• [TO-DO ITEM]
Only one span belongs in the answer: the line holding "BioBioChile, señalaron que" through the last line of the entries below, retyped exactly.

• [PROVIDED DATA]
........

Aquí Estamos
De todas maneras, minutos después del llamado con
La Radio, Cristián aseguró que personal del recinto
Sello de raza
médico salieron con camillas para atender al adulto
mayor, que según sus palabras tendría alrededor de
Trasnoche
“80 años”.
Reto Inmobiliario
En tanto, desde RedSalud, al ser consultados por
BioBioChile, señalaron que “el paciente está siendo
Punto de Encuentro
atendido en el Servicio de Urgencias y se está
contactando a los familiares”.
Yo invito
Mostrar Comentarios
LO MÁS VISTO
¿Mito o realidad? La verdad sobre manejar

........

• [ANSWER TO THE EXERCISE]
BioBioChile, señalaron que “el paciente está siendo
Punto de Encuentro
atendido en el Servicio de Urgencias y se está
contactando a los familiares”.
Yo invito
Mostrar Comentarios
LO MÁS VISTO
¿Mito o realidad? La verdad sobre manejar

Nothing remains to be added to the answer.